Sorry, but bonds and ETFs don’t mix.
Bond ETFs are failing to mimic bond investments because they are nothing like buy and hold bond investing.
Even though your bond ETFs may have gone up with bonds, things could change as we enter what looks like a rising interest rate environment.
Consider this: When an ETF invests in stocks, those stocks retain their equity market characteristics. However, a passive bond index ETF is a much different animal than say, owning any one of its underlying bonds individually. Bonds in an ETF no longer look or act like bonds. Simply put, bonds have maturity dates, whereas indexed bond investments do not. Remember, the interest-rate risk of an individual bond will decrease as it approaches maturity. A bond ETF, on the other hand, exhibits constant interest-rate risk. With interest-rate risk at the top of mind, this can be a critical point to consider for investors.
Thus if you need bond exposure in your portfolio, it’s probably best not to use bond ETFs.

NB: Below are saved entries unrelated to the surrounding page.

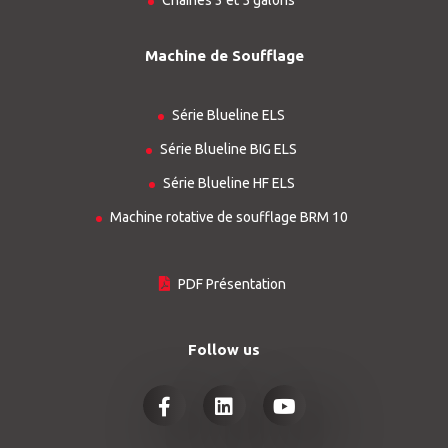
Chaînes 3 et 5 galons
Machine de Soufflage
Série Blueline ELS
Série Blueline BIG ELS
Série Blueline HF ELS
Machine rotative de soufflage BRM 10
PDF Présentation
Follow us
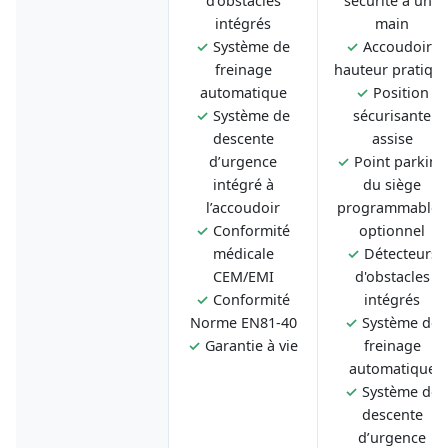
d'obstacles
sécurité à une
intégrés
main
✓
Système de
✓
Accoudoirs
freinage
hauteur pratiqu
automatique
✓
Position
✓
Système de
sécurisante
descente
assise
d’urgence
✓
Point parking
intégré à
du siège
l’accoudoir
programmable -
✓
Conformité
optionnel
médicale
✓
Détecteurs
CEM/EMI
d'obstacles
✓
Conformité
intégrés
Norme EN81-40
✓
Système de
✓
Garantie à vie
freinage
automatique
✓
Système de
descente
d’urgence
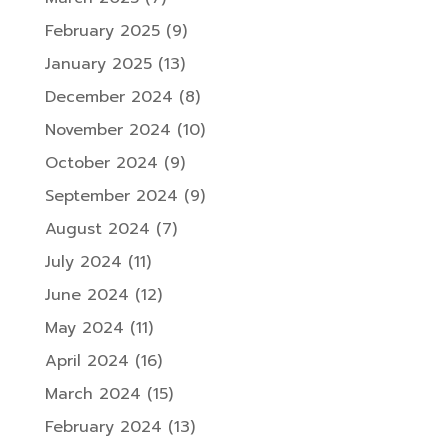
February 2025
(9)
January 2025
(13)
December 2024
(8)
November 2024
(10)
October 2024
(9)
September 2024
(9)
August 2024
(7)
July 2024
(11)
June 2024
(12)
May 2024
(11)
April 2024
(16)
March 2024
(15)
February 2024
(13)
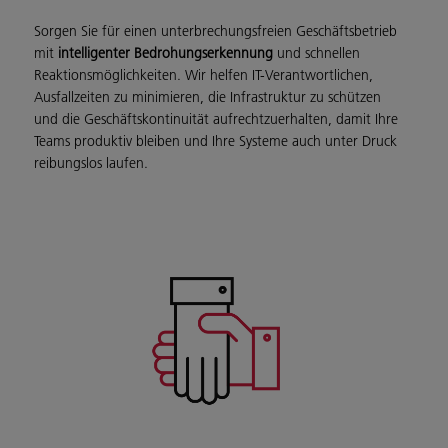
Sorgen Sie für einen unterbrechungsfreien Geschäftsbetrieb
mit
intelligenter Bedrohungserkennung
und schnellen
Reaktionsmöglichkeiten. Wir helfen IT-Verantwortlichen,
Ausfallzeiten zu minimieren, die Infrastruktur zu schützen
und die Geschäftskontinuität aufrechtzuerhalten, damit Ihre
Teams produktiv bleiben und Ihre Systeme auch unter Druck
reibungslos laufen.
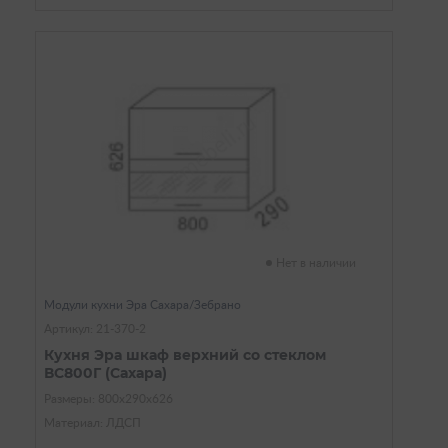
Нет в наличии
Модули кухни Эра Сахара/Зебрано
Артикул: 21-370-2
Кухня Эра шкаф верхний со стеклом
ВС800Г (Сахара)
Размеры: 800х290х626
Материал: ЛДСП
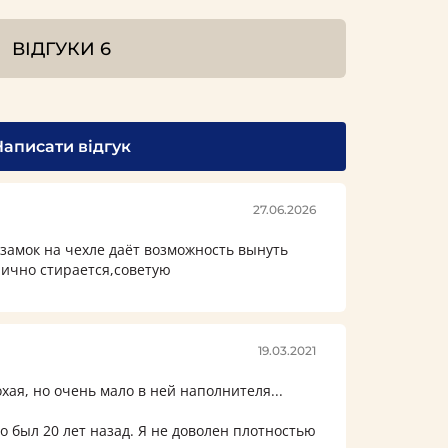
ВІДГУКИ
6
Написати відгук
27.06.2026
замок на чехле даёт возможность вынуть
лично стирается,советую
19.03.2021
хая, но очень мало в ней наполнителя...
что был 20 лет назад. Я не доволен плотностью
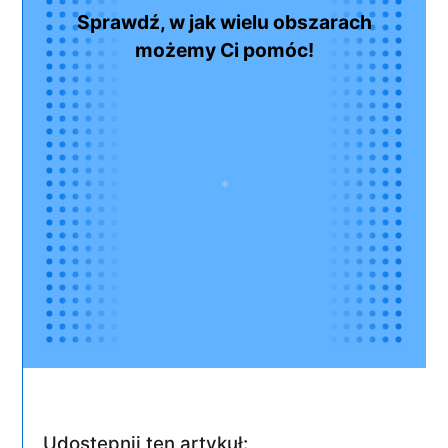
Sprawdź, w jak wielu obszarach
możemy Ci pomóc!
Udostępnij ten artykuł:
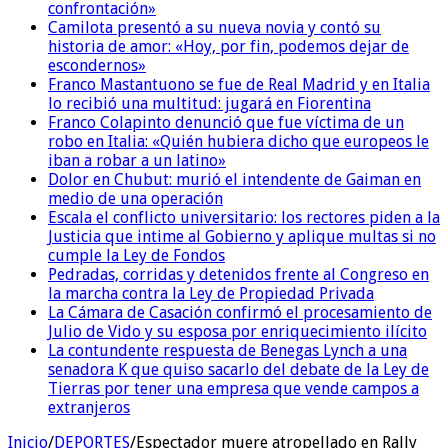
confrontación»
Camilota presentó a su nueva novia y contó su
historia de amor: «Hoy, por fin, podemos dejar de
escondernos»
Franco Mastantuono se fue de Real Madrid y en Italia
lo recibió una multitud: jugará en Fiorentina
Franco Colapinto denunció que fue víctima de un
robo en Italia: «Quién hubiera dicho que europeos le
iban a robar a un latino»
Dolor en Chubut: murió el intendente de Gaiman en
medio de una operación
Escala el conflicto universitario: los rectores piden a la
Justicia que intime al Gobierno y aplique multas si no
cumple la Ley de Fondos
Pedradas, corridas y detenidos frente al Congreso en
la marcha contra la Ley de Propiedad Privada
La Cámara de Casación confirmó el procesamiento de
Julio de Vido y su esposa por enriquecimiento ilícito
La contundente respuesta de Benegas Lynch a una
senadora K que quiso sacarlo del debate de la Ley de
Tierras por tener una empresa que vende campos a
extranjeros
Inicio
/
DEPORTES
/
Espectador muere atropellado en Rally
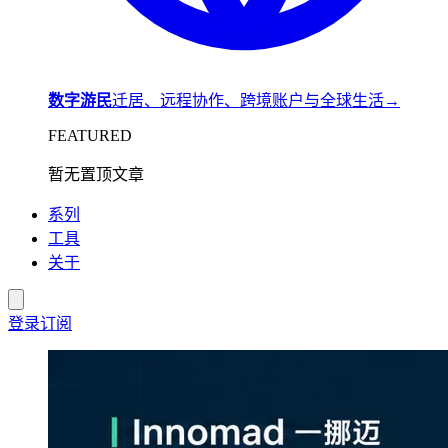
数字游民
迁居、远程协作、跨境账户与全球生活
→
FEATURED
暂无置顶文章
系列
工具
关于
登录
订阅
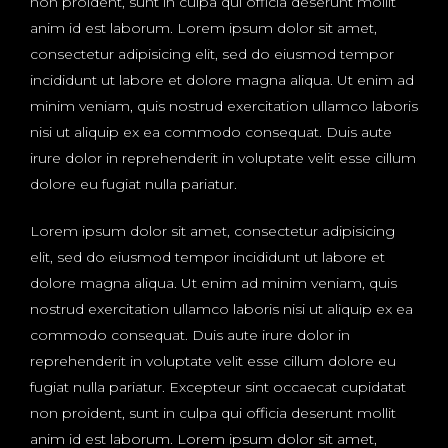
non proident, sunt in culpa qui officia deserunt mollit
anim id est laborum. Lorem ipsum dolor sit amet,
consectetur adipisicing elit, sed do eiusmod tempor
incididunt ut labore et dolore magna aliqua. Ut enim ad
minim veniam, quis nostrud exercitation ullamco laboris
nisi ut aliquip ex ea commodo consequat. Duis aute
irure dolor in reprehenderit in voluptate velit esse cillum
dolore eu fugiat nulla pariatur.
Lorem ipsum dolor sit amet, consectetur adipisicing
elit, sed do eiusmod tempor incididunt ut labore et
dolore magna aliqua. Ut enim ad minim veniam, quis
nostrud exercitation ullamco laboris nisi ut aliquip ex ea
commodo consequat. Duis aute irure dolor in
reprehenderit in voluptate velit esse cillum dolore eu
fugiat nulla pariatur. Excepteur sint occaecat cupidatat
non proident, sunt in culpa qui officia deserunt mollit
anim id est laborum. Lorem ipsum dolor sit amet,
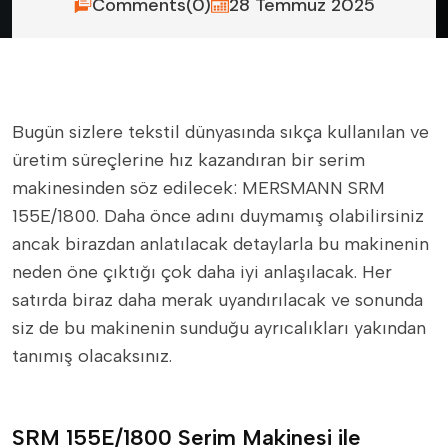
Comments(0)
28 Temmuz 2025
Bugün sizlere tekstil dünyasında sıkça kullanılan ve
üretim süreçlerine hız kazandıran bir serim
makinesinden söz edilecek: MERSMANN SRM
155E/1800. Daha önce adını duymamış olabilirsiniz
ancak birazdan anlatılacak detaylarla bu makinenin
neden öne çıktığı çok daha iyi anlaşılacak. Her
satırda biraz daha merak uyandırılacak ve sonunda
siz de bu makinenin sunduğu ayrıcalıkları yakından
tanımış olacaksınız.
SRM 155E/1800 Serim Makinesi ile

An example might help drive this point home. It is common practice for many to invest in laddered bond portfolios designed with specific maturities. This makes sense for those planning for a major event (such as buying a house) and who plan to hold until expiration and collect par on their investment (this is commonly referred to as a liability driven investment). Price swings caused by movements in interest rates might be of little concern to such investors who know they’ll receive par on their investment at maturity, as long as the creditor remains solvent.